What you are asked to do ▸ Extract the lines of text from the records below, copying each one verbatim, and leave the pictures out of your answer.

[Collected data]
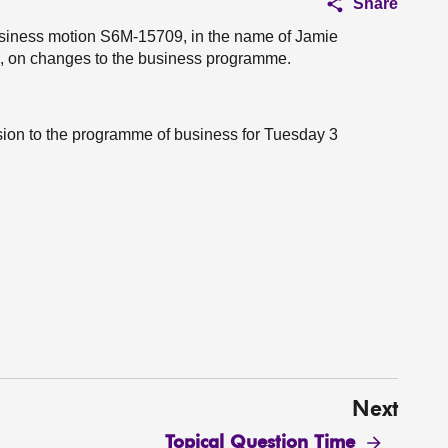
Share
business motion S6M-15709, in the name of Jamie
u, on changes to the business programme.
ision to the programme of business for Tuesday 3
Next
Topical Question Time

Answer for this exercise ▸
Share
business motion S6M-15709, in the name of Jamie
u, on changes to the business programme.
ision to the programme of business for Tuesday 3
Next
Topical Question Time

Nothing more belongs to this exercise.